- The Washington Times - Wednesday, April 30, 2008


After slashing the overnight interbank lending rate by 3 percentage points since mid-September, the Federal Reserve should pause today when its policy committee meets to decide whether to cut its target short-term interest rate further. As the Fed proactively confronted potentially catastrophic crises in the credit and financial markets in the midst of a significant slowdown in the U.S. economy, Fed Chairman Ben Bernanke has already demonstrated how agile, innovative and aggressive the central bank can be under his leadership. Now is the time for restraint.

Today the Fed should send the markets a signal that the its hard-earned inflation-fighting credentials remain intact. Maintaining the overnight federal-funds rate at 2.25 percent, which is already 1.75 percentage points below the 12-month consumer-price inflation rate of 4 percent, would help to convey that important message.

Since Mr. Bernanke replaced Alan Greenspan as Fed chairman 27 months ago, Fed-watchers have been repeatedly reminded how appropriately obsessed he is over the issue of maintaining inflation expectations in a “well-anchored” position. Once that anchor begins to loosen, history has shown that it often can be re-instated only at the great cost of lost income and high unemployment.

The Fed statutorily has three primary goals: maximum employment, stable prices and moderate long-term interest rates. In the past, the failure to maintain stable prices (in large part by keeping inflation expectations “well-anchored”) has resulted in the failure to achieve the other two goals. With gasoline prices racing toward $4 per gallon and milk prices already topping that level and the general consumer price level now consistently rising at an annual rate of 4 percent or more (which is 60 percent faster than the 2.5 percent average inflation rate during the 2001-2006 period), the Fed is in danger of losing control of inflation expectations. Indeed, in its press release issued after its three-quarter-point cut in March, the Fed warned that “some indicators of inflation expectations have risen.” In fact, Harvard economist Martin Feldstein recently cited surveys revealing that “households are expecting a 4.8 percent rise [in consumer price inflation] in the coming year.”

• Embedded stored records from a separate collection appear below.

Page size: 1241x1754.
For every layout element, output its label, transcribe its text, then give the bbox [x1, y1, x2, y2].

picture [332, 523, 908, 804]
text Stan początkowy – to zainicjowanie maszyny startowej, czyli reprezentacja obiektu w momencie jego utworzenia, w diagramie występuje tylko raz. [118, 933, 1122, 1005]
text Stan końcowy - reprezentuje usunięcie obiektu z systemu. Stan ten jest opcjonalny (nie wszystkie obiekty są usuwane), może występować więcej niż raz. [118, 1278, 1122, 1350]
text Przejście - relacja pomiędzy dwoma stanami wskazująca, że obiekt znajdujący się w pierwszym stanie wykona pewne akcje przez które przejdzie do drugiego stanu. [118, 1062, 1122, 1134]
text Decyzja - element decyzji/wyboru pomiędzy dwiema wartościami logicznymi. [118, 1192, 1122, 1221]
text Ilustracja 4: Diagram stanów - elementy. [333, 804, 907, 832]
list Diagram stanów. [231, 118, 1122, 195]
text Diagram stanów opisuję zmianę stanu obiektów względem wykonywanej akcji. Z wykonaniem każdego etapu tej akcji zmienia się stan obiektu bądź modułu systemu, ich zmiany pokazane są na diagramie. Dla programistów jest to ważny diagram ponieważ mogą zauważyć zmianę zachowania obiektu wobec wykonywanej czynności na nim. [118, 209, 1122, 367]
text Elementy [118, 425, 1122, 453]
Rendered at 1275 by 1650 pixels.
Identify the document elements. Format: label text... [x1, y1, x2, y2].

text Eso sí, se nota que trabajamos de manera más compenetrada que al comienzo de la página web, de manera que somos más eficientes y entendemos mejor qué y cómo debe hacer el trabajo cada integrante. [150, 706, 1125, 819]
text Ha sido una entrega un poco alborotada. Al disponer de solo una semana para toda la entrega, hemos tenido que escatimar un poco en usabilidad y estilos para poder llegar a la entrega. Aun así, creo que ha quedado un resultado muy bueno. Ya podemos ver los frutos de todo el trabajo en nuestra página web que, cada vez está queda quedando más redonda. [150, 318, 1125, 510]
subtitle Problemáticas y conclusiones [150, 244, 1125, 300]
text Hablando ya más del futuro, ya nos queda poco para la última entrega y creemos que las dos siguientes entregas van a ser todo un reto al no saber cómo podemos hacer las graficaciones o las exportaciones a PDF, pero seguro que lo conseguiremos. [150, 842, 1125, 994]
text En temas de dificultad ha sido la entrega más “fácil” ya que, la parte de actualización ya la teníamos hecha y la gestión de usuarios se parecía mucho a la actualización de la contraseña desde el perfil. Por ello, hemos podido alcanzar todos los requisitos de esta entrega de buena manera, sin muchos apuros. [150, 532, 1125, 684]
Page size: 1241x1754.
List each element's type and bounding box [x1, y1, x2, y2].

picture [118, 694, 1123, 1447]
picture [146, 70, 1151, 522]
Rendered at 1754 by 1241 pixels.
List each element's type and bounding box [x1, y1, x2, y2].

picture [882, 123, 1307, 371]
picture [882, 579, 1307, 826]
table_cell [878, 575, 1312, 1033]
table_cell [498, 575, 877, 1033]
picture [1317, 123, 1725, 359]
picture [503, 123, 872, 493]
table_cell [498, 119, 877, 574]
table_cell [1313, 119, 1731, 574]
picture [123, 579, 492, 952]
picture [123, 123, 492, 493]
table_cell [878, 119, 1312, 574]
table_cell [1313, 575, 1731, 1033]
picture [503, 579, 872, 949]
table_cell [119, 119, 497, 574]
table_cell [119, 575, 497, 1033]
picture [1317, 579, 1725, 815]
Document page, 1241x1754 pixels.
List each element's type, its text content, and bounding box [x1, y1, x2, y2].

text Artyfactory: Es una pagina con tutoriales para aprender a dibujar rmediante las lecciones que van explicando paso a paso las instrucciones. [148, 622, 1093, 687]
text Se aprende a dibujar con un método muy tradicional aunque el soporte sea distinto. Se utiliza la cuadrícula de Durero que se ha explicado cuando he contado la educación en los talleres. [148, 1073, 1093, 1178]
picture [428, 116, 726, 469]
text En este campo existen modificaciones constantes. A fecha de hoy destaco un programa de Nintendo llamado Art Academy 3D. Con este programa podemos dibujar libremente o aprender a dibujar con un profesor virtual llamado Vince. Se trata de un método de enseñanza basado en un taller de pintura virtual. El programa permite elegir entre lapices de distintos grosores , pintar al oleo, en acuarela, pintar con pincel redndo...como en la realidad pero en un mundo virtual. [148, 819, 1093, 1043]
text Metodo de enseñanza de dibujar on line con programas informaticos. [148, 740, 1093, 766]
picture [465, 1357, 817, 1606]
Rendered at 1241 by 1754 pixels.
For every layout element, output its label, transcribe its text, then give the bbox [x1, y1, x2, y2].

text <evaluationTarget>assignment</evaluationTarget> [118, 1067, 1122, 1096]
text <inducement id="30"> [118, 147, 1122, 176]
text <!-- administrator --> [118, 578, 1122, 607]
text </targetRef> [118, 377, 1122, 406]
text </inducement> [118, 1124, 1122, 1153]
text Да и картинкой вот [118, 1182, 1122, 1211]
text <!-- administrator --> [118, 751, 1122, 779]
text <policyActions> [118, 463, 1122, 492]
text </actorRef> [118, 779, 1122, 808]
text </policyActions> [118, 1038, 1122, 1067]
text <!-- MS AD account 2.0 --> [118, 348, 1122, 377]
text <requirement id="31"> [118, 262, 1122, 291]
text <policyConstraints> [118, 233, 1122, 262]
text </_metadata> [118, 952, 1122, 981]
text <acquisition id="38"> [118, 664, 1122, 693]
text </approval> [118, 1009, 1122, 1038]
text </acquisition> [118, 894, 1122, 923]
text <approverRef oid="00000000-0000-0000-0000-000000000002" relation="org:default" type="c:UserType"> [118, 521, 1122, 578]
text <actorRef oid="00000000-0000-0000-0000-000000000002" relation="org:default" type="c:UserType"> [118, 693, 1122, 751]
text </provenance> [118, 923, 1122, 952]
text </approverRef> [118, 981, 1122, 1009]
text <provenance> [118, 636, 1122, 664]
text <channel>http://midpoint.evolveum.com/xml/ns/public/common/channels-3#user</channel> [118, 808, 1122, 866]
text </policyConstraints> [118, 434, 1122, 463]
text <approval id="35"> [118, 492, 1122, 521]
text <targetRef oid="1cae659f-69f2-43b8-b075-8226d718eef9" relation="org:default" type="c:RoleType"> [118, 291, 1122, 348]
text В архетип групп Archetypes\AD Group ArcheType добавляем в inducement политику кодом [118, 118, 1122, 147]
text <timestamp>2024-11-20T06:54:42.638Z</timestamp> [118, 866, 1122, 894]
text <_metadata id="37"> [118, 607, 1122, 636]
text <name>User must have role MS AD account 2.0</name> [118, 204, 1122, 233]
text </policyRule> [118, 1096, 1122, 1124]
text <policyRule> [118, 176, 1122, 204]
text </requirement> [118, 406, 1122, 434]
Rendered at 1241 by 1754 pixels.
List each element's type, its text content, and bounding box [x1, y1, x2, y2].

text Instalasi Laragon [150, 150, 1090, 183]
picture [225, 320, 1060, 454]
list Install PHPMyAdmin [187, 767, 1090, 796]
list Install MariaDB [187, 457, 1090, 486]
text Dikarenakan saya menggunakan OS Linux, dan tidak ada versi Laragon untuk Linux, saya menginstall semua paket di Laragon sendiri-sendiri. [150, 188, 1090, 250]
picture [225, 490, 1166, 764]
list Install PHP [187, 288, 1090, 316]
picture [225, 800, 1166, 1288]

Once low, stable inflation expectations become unanchored, their impact on long-term interest rates can be devastating. If housing prices and home sales are in free fall today with 30-year fixed-rate mortgages hovering around 6 percent, imagine how truly catastrophic the economic situation and the housing and home-equity situations would become if inflation-induced long-term interest rates approached 7.5 percent or higher.

The effects of monetary policy occur after long and variable lags. Much monetary stimulus remains in the pipeline, and more than $150 billion in fiscal stimulus is now being released. Since the markets expect the Fed to lower its target rate by only a quarter-point today, it is fair to say that the anti-inflation credibility the Fed would regain through restraint would exceed any stimulative benefit from an additional quarter-point cut.